# Potential Client for Someone in San Francisco



## WoodshopJoe (Jun 22, 2009)

I had a lady contact me on my web site looking for someone to rework an antique bed to fit a queen size mattress. I am assuming it is larger than that already but I am not sure. If you feel your skills are up to the task send me an email with your contact info and I will forward it on to her so that she can contact you. I would do it myself but the shipping would be cost prohibitive since I am in Wisconsin, so I told her I would try to find someone closer to her. She said she lives in the East Bay area.


----------



## a1Jim (Aug 9, 2008)

To far away for me.


----------



## studie (Oct 14, 2009)

I wonder but not sure. Older beds were full size or double? So a queen is larger in size? A1 Jim & I could hitchhike there & save the freight? LOL


----------



## WoodshopJoe (Jun 22, 2009)

I will shoot her an email to find out what size the bed is now.


----------



## WoodshopJoe (Jun 22, 2009)

OK, so this just got a bit more complicated. Studie was correct, the current bed is a double bed (54" x 75") and she wants the bed to fit a queen (60"x80"). She sounds very eager to have this done. I haven't seen any photos so not sure exactly how this is going to be done but someone with a creative mind I'm sure could help her out.


----------



## TraumaJacques (Oct 25, 2008)

I did something similar to this last summer. (Actually I think I started a blog about it got to look into that) anyway let me tell you that it is not simple to incorporate new and old into a design.
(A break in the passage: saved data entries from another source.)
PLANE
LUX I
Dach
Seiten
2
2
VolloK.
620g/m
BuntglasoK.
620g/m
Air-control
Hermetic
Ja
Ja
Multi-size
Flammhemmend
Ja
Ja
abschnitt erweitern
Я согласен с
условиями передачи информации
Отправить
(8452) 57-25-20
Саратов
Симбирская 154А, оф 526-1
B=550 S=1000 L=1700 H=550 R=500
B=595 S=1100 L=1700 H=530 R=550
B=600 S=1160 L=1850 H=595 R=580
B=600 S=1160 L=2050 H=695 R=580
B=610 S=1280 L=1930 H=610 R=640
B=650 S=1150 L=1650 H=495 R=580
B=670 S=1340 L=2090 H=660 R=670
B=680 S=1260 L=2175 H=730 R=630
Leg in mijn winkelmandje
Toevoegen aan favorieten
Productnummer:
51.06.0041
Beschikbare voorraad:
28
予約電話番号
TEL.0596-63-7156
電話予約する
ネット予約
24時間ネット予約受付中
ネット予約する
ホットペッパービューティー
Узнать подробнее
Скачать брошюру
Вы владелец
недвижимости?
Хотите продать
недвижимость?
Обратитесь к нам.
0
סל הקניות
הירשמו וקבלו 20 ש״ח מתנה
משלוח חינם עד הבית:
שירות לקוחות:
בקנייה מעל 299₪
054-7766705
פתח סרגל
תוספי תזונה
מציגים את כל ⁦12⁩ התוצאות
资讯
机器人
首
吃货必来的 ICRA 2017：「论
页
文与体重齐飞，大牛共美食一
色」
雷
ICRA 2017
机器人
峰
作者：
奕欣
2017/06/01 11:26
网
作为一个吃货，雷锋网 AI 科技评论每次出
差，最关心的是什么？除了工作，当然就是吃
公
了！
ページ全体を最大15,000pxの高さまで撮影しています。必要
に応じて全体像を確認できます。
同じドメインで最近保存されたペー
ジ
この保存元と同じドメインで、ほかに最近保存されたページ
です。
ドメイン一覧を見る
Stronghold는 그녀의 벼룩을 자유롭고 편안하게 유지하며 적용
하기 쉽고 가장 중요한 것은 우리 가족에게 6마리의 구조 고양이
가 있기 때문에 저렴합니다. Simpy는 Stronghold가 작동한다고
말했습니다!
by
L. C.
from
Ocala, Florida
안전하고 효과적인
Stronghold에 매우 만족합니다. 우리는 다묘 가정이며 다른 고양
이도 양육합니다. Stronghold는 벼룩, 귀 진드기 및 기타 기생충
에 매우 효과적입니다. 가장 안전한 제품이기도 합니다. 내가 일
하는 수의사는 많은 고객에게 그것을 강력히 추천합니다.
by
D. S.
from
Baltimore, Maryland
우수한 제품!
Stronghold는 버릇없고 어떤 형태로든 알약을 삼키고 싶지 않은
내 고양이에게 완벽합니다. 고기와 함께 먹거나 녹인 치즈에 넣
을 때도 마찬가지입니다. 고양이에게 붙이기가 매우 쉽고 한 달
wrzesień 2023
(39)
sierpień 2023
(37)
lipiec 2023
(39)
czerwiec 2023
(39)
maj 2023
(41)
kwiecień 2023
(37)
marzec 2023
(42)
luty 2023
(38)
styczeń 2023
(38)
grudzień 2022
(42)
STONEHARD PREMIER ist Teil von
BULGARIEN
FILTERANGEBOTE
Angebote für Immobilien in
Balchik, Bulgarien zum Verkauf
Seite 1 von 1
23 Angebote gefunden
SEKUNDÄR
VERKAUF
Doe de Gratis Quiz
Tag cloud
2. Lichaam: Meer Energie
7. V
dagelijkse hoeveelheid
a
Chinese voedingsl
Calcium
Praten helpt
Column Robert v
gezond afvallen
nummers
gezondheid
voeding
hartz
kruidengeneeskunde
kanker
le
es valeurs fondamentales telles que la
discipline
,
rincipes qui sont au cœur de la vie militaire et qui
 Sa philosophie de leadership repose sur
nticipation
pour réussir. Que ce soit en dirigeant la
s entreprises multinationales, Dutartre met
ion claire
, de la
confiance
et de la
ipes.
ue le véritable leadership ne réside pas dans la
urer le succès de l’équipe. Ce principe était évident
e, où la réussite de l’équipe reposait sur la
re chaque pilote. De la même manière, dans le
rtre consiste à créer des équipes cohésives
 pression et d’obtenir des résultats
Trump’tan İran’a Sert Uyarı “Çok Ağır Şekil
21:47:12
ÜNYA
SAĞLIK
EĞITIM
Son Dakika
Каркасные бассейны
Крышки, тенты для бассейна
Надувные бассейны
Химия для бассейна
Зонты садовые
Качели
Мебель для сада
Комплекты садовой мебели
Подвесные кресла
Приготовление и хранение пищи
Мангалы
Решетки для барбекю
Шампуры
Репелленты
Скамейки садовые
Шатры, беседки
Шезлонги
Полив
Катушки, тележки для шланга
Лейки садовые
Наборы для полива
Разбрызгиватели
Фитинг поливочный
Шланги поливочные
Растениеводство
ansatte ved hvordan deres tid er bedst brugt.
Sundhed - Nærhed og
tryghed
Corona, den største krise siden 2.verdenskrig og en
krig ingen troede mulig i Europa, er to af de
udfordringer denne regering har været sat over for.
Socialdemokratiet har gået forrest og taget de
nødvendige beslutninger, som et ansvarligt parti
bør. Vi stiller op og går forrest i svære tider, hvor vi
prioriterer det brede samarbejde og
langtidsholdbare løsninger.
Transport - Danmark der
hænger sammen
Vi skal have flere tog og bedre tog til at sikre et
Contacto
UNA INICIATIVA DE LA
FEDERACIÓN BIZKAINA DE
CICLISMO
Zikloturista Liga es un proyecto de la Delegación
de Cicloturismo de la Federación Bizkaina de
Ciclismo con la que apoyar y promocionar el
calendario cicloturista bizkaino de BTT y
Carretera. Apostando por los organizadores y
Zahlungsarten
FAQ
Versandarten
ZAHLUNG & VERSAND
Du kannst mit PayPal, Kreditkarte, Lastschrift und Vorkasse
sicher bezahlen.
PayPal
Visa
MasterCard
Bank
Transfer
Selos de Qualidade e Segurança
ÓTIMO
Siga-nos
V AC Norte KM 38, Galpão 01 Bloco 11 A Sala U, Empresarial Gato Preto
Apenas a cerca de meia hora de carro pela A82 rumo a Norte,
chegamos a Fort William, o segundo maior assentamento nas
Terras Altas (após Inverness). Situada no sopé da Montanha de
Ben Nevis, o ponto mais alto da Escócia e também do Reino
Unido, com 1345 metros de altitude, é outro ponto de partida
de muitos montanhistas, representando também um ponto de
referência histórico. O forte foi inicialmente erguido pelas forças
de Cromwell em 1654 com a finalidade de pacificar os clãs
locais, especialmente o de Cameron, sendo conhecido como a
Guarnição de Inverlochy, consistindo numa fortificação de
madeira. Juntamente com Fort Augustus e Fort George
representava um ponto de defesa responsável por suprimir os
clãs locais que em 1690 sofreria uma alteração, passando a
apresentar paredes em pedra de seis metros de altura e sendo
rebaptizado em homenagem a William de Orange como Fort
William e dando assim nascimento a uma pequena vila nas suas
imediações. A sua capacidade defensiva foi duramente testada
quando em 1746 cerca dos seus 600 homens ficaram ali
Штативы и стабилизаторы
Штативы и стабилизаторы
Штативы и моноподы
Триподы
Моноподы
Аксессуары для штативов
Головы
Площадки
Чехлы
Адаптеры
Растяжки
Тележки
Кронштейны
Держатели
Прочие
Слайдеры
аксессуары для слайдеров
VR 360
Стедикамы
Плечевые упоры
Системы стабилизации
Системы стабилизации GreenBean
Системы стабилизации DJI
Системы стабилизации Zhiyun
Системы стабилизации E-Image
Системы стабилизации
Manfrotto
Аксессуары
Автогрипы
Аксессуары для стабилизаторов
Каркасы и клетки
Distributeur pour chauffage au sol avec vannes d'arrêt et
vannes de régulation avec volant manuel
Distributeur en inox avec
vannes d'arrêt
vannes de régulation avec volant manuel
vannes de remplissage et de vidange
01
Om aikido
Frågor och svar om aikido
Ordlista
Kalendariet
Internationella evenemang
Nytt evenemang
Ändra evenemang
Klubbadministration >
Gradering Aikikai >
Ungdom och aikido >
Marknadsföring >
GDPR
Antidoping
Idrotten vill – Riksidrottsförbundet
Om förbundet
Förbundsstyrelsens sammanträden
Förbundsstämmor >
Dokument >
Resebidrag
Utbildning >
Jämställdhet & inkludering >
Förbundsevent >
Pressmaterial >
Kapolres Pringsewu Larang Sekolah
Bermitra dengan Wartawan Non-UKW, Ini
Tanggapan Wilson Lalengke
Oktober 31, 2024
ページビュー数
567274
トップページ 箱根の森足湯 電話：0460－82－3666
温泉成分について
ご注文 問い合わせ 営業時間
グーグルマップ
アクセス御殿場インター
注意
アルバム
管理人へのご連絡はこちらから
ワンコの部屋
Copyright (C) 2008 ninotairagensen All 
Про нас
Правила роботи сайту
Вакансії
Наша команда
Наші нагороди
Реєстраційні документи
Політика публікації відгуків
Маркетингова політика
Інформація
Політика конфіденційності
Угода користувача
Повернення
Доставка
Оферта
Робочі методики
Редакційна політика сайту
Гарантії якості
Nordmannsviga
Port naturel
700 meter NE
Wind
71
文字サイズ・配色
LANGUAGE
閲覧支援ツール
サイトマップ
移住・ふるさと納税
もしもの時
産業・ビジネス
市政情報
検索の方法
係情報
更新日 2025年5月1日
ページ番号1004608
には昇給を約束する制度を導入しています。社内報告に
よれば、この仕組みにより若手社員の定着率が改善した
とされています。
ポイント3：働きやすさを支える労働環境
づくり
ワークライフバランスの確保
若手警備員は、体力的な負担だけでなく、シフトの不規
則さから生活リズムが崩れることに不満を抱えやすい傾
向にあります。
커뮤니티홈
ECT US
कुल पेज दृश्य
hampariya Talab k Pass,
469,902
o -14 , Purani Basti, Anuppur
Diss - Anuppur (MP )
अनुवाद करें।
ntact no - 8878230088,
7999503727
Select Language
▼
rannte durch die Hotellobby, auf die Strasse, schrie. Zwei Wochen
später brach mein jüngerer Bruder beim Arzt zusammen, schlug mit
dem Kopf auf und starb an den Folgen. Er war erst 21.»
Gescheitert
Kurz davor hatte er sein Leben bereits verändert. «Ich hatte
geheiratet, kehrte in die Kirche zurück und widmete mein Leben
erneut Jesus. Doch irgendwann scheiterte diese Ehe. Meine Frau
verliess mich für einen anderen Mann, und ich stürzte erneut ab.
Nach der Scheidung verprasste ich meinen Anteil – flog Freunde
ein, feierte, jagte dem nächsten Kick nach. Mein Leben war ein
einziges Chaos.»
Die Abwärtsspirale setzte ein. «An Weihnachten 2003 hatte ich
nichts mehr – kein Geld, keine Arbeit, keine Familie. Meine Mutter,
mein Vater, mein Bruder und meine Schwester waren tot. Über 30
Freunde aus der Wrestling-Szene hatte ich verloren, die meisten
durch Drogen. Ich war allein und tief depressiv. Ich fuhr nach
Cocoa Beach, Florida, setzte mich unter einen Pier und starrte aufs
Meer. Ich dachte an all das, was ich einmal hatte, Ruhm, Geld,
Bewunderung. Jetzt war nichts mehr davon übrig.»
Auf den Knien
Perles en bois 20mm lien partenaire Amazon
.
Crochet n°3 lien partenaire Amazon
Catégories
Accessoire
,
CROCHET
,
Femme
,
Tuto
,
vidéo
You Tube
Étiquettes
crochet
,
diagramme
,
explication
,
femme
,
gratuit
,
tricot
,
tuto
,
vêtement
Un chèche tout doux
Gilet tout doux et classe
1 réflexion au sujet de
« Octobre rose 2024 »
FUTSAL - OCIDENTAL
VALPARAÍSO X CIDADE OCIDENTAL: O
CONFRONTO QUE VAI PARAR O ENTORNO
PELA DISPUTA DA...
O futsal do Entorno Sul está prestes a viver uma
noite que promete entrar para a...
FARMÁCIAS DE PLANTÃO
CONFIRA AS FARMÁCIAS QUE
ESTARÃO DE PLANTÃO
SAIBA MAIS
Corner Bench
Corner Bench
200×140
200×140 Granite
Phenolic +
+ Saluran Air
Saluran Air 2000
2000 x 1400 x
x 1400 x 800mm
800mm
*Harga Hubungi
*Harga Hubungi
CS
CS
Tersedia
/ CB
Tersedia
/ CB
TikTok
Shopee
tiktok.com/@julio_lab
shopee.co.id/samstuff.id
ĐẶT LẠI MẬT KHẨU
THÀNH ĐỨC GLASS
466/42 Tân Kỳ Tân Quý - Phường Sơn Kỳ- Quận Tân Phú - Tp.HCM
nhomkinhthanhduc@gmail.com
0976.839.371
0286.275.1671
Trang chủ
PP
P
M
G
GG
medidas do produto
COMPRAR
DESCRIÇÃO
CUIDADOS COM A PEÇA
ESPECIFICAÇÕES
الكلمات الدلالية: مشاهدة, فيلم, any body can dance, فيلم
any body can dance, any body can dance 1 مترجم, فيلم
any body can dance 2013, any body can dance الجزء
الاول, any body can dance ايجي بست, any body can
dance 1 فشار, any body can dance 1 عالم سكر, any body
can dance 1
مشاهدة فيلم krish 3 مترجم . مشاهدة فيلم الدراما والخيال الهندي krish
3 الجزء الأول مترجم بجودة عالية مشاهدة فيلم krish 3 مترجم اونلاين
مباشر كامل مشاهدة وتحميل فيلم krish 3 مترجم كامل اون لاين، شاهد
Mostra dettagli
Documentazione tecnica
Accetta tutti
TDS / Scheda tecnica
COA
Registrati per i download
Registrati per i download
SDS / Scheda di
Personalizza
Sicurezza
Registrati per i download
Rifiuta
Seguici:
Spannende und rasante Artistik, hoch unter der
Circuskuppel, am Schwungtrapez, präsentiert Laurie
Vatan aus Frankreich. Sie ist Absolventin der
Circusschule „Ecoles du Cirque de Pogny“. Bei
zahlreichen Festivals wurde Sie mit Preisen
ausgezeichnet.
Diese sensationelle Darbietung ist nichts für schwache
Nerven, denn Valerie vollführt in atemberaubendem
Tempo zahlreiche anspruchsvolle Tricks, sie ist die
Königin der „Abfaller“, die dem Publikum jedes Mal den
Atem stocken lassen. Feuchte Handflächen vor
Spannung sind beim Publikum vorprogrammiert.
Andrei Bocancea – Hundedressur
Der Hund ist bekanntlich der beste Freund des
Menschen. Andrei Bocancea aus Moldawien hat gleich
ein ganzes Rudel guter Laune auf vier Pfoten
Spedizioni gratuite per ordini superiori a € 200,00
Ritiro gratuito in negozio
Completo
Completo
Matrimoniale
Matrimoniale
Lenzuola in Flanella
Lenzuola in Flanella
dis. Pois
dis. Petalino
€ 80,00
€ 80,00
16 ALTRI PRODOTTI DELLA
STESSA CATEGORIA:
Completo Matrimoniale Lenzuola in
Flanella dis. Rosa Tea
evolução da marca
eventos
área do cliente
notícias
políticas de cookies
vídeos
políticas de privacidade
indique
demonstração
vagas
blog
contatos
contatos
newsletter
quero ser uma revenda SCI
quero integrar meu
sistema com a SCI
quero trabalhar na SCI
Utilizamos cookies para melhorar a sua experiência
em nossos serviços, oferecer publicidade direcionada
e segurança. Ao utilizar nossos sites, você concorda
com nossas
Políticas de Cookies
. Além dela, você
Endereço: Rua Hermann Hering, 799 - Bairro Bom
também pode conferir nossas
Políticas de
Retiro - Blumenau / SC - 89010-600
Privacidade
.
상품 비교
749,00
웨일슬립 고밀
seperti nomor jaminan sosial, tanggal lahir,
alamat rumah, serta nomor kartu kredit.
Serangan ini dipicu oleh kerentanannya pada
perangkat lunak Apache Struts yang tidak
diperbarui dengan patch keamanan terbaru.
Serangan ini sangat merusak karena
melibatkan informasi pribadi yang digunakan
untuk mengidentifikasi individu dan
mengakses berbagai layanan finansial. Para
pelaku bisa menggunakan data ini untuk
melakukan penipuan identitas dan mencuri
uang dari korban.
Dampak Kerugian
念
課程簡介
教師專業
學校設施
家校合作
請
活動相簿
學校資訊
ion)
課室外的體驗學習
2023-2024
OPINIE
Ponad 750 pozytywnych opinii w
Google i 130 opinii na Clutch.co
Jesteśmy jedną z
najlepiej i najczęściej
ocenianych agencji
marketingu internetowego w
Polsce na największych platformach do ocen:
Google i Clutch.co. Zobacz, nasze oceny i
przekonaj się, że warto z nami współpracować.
The whole project was a pain. Antway like Jim it is too far.


----------



## GaryC (Dec 31, 2008)

You can buy a kit, very inexpensive, that makes the conversion. I did it on one of our antique beds. All you are doing is allowing it to hold a larger matteress. It's done with brackets. If she still wants the bed rails to show, that's a different matter. Then the bed will have to be altered, losing the "antique" value.


----------